I’ve lost myself multiple times over, even in my insanely brief (well over half of human expectation, but still massively inadequate) memory. I give a high probability that my personal experiential sequence will end and be lost forever fairly soon. That’s not my main concern here.
My concern is in understanding what I {do|should} care about beyond my own direct experiences. It’s about extrapolating the things I value in my own life to future trillions (or more, eventually) of experiencing entities. Or to a small number of extremely-experiencing entities, maybe—I don’t know what elements are important to my decisions of how to influence the future. I seem to care about “interesting” experiences more than specifically pleasant or painful or difficult ones.
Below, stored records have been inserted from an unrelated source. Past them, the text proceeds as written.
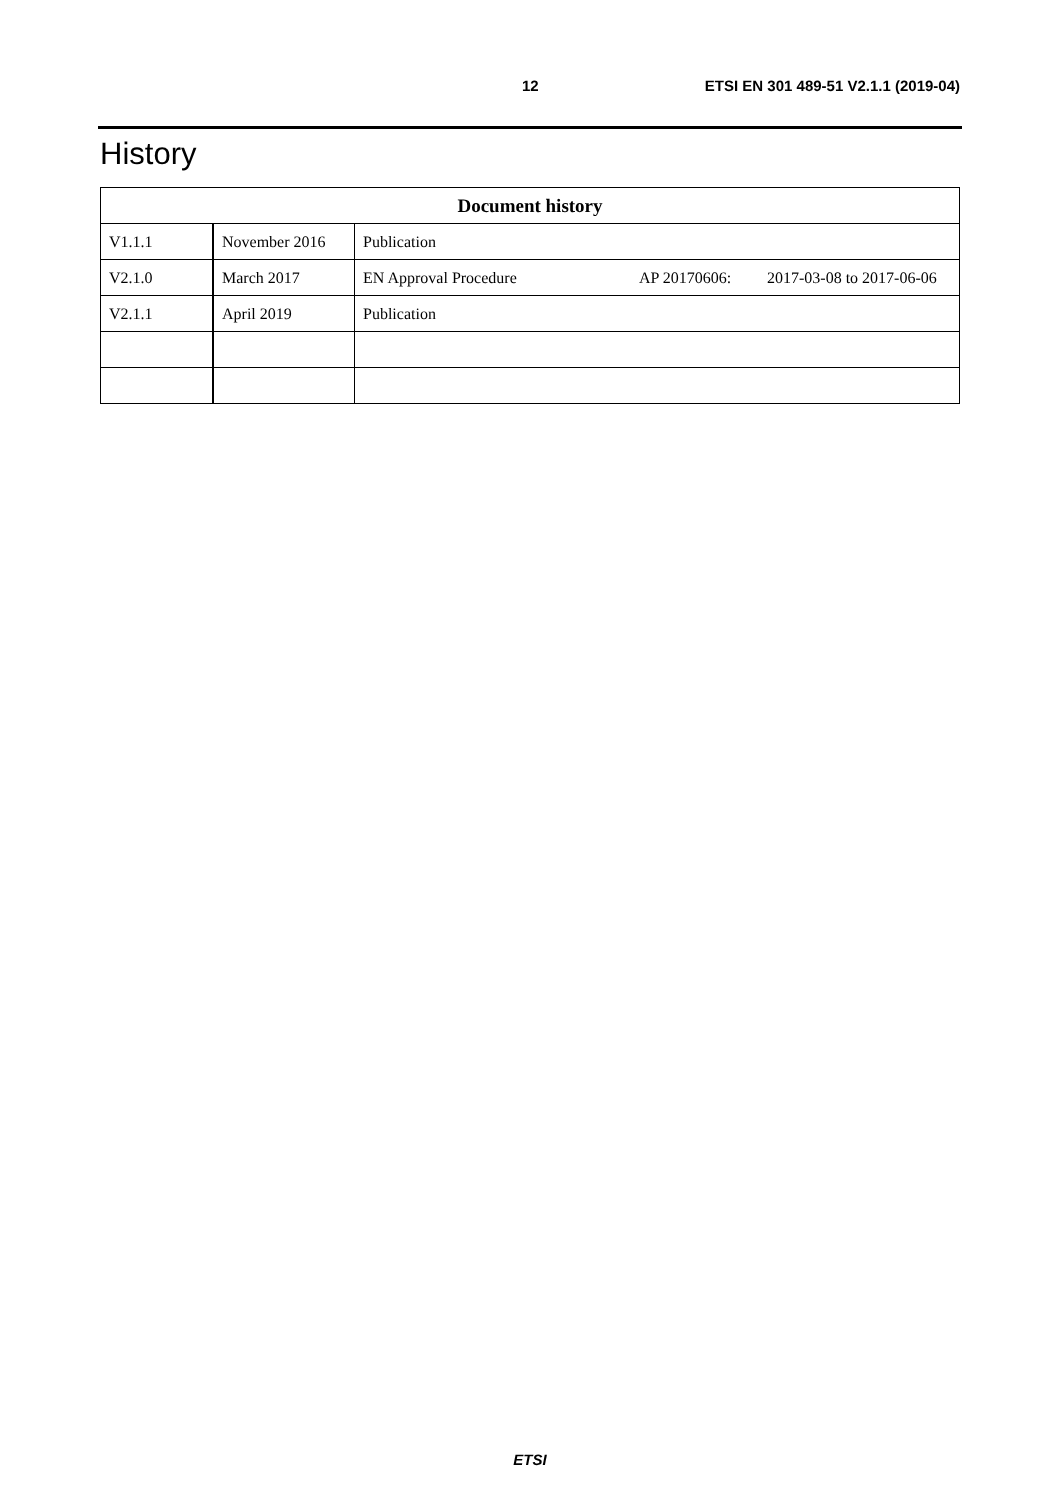12 ETSI EN 301 489-51 V2.1.1 (2019-04)
History
| Document history | | |
| --- | --- | --- |
| V1.1.1 | November 2016 | Publication |
| V2.1.0 | March 2017 | EN Approval Procedure AP 20170606: 2017-03-08 to 2017-06-06 |
| V2.1.1 | April 2019 | Publication |
ETSI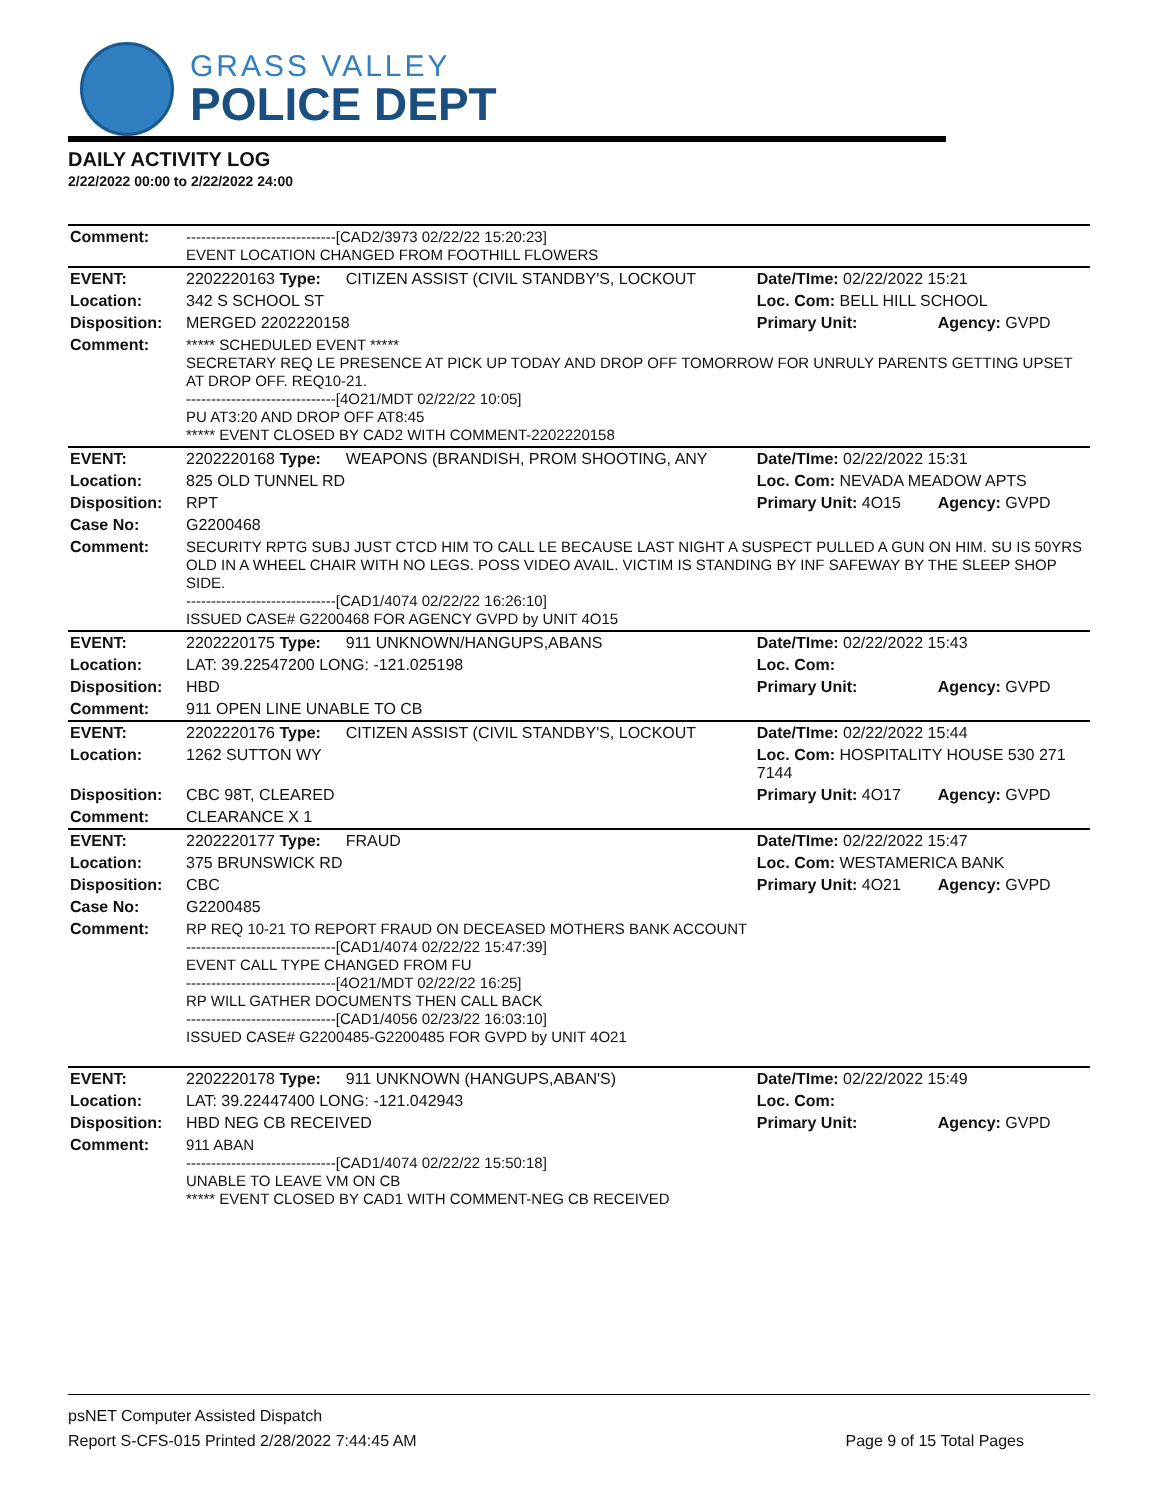GRASS VALLEY
POLICE DEPT
DAILY ACTIVITY LOG
2/22/2022 00:00 to 2/22/2022 24:00
| Comment: | ------------------------------[CAD2/3973 02/22/22 15:20:23] EVENT LOCATION CHANGED FROM FOOTHILL FLOWERS | | | |
| EVENT: | 2202220163 Type: | CITIZEN ASSIST (CIVIL STANDBY'S, LOCKOUT | Date/TIme: 02/22/2022 15:21 | |
| Location: | 342 S SCHOOL ST | | Loc. Com: BELL HILL SCHOOL | |
| Disposition: | MERGED 2202220158 | | Primary Unit: | Agency: GVPD |
| Comment: | ***** SCHEDULED EVENT ***** SECRETARY REQ LE PRESENCE AT PICK UP TODAY AND DROP OFF TOMORROW FOR UNRULY PARENTS GETTING UPSET AT DROP OFF. REQ10-21. ------------------------------[4O21/MDT 02/22/22 10:05] PU AT3:20 AND DROP OFF AT8:45 ***** EVENT CLOSED BY CAD2 WITH COMMENT-2202220158 | | | |
| EVENT: | 2202220168 Type: | WEAPONS (BRANDISH, PROM SHOOTING, ANY | Date/TIme: 02/22/2022 15:31 | |
| Location: | 825 OLD TUNNEL RD | | Loc. Com: NEVADA MEADOW APTS | |
| Disposition: | RPT | | Primary Unit: 4O15 | Agency: GVPD |
| Case No: | G2200468 | | | |
| Comment: | SECURITY RPTG SUBJ JUST CTCD HIM TO CALL LE BECAUSE LAST NIGHT A SUSPECT PULLED A GUN ON HIM. SU IS 50YRS OLD IN A WHEEL CHAIR WITH NO LEGS. POSS VIDEO AVAIL. VICTIM IS STANDING BY INF SAFEWAY BY THE SLEEP SHOP SIDE. ------------------------------[CAD1/4074 02/22/22 16:26:10] ISSUED CASE# G2200468 FOR AGENCY GVPD by UNIT 4O15 | | | |
| EVENT: | 2202220175 Type: | 911 UNKNOWN/HANGUPS,ABANS | Date/TIme: 02/22/2022 15:43 | |
| Location: | LAT: 39.22547200 LONG: -121.025198 | | Loc. Com: | |
| Disposition: | HBD | | Primary Unit: | Agency: GVPD |
| Comment: | 911 OPEN LINE UNABLE TO CB | | | |
| EVENT: | 2202220176 Type: | CITIZEN ASSIST (CIVIL STANDBY'S, LOCKOUT | Date/TIme: 02/22/2022 15:44 | |
| Location: | 1262 SUTTON WY | | Loc. Com: HOSPITALITY HOUSE 530 271 7144 | |
| Disposition: | CBC 98T, CLEARED | | Primary Unit: 4O17 | Agency: GVPD |
| Comment: | CLEARANCE X 1 | | | |
| EVENT: | 2202220177 Type: | FRAUD | Date/TIme: 02/22/2022 15:47 | |
| Location: | 375 BRUNSWICK RD | | Loc. Com: WESTAMERICA BANK | |
| Disposition: | CBC | | Primary Unit: 4O21 | Agency: GVPD |
| Case No: | G2200485 | | | |
| Comment: | RP REQ 10-21 TO REPORT FRAUD ON DECEASED MOTHERS BANK ACCOUNT ------------------------------[CAD1/4074 02/22/22 15:47:39] EVENT CALL TYPE CHANGED FROM FU ------------------------------[4O21/MDT 02/22/22 16:25] RP WILL GATHER DOCUMENTS THEN CALL BACK ------------------------------[CAD1/4056 02/23/22 16:03:10] ISSUED CASE# G2200485-G2200485 FOR GVPD by UNIT 4O21 | | | |
| EVENT: | 2202220178 Type: | 911 UNKNOWN (HANGUPS,ABAN'S) | Date/TIme: 02/22/2022 15:49 | |
| Location: | LAT: 39.22447400 LONG: -121.042943 | | Loc. Com: | |
| Disposition: | HBD NEG CB RECEIVED | | Primary Unit: | Agency: GVPD |
| Comment: | 911 ABAN ------------------------------[CAD1/4074 02/22/22 15:50:18] UNABLE TO LEAVE VM ON CB ***** EVENT CLOSED BY CAD1 WITH COMMENT-NEG CB RECEIVED | | | |
psNET Computer Assisted Dispatch
Report S-CFS-015 Printed 2/28/2022 7:44:45 AM Page 9 of 15 Total Pages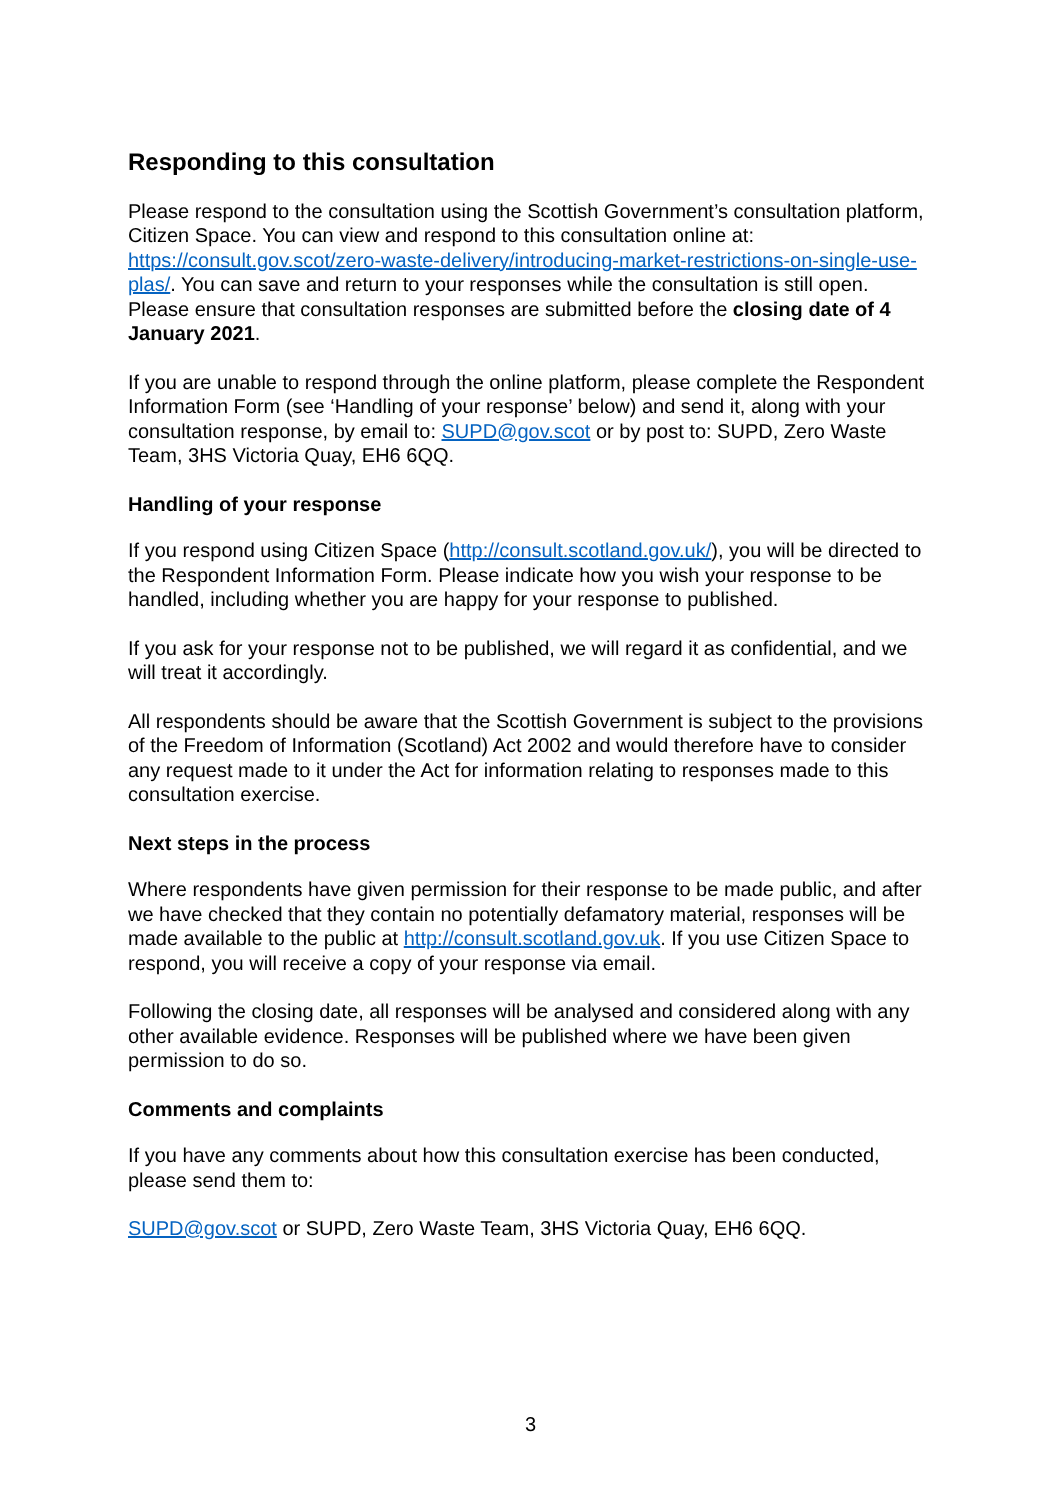Responding to this consultation
Please respond to the consultation using the Scottish Government’s consultation platform, Citizen Space. You can view and respond to this consultation online at: https://consult.gov.scot/zero-waste-delivery/introducing-market-restrictions-on-single-use-plas/. You can save and return to your responses while the consultation is still open. Please ensure that consultation responses are submitted before the closing date of 4 January 2021.
If you are unable to respond through the online platform, please complete the Respondent Information Form (see ‘Handling of your response’ below) and send it, along with your consultation response, by email to: SUPD@gov.scot or by post to: SUPD, Zero Waste Team, 3HS Victoria Quay, EH6 6QQ.
Handling of your response
If you respond using Citizen Space (http://consult.scotland.gov.uk/), you will be directed to the Respondent Information Form. Please indicate how you wish your response to be handled, including whether you are happy for your response to published.
If you ask for your response not to be published, we will regard it as confidential, and we will treat it accordingly.
All respondents should be aware that the Scottish Government is subject to the provisions of the Freedom of Information (Scotland) Act 2002 and would therefore have to consider any request made to it under the Act for information relating to responses made to this consultation exercise.
Next steps in the process
Where respondents have given permission for their response to be made public, and after we have checked that they contain no potentially defamatory material, responses will be made available to the public at http://consult.scotland.gov.uk. If you use Citizen Space to respond, you will receive a copy of your response via email.
Following the closing date, all responses will be analysed and considered along with any other available evidence. Responses will be published where we have been given permission to do so.
Comments and complaints
If you have any comments about how this consultation exercise has been conducted, please send them to:
SUPD@gov.scot or SUPD, Zero Waste Team, 3HS Victoria Quay, EH6 6QQ.
3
And I don’t know how to reconcile that with the goals often stated or implied around here.
My point is that there is motivation to solve the problem of value drift and manipulation both for people and global power, on the defense side. The thing to preserve/anchor could be anything that shouldn’t be lost, not necessarily conventional referents of concern. The conservative choice is trying to preserve everything except ignorance. But even vague preference about experience of others is a direction of influence that could persevere, indifferent to its own form.
If the problem is solved, there is less motivation to keep behavior or cognition predictable to make externalities safe for unprotected others, as there are no unprotected others to worry about.
I absolutely understand that there’s motivation to “solve the problem of value drift and manipulation”. I suspect that the problem is literally unsolvable, and I should be more agnostic about distant values than I seem to be. I’m trying on the idea of just hoping that there are intelligent/experiencing/acting agents for a long long time, regardless of what form or preferences those agents have.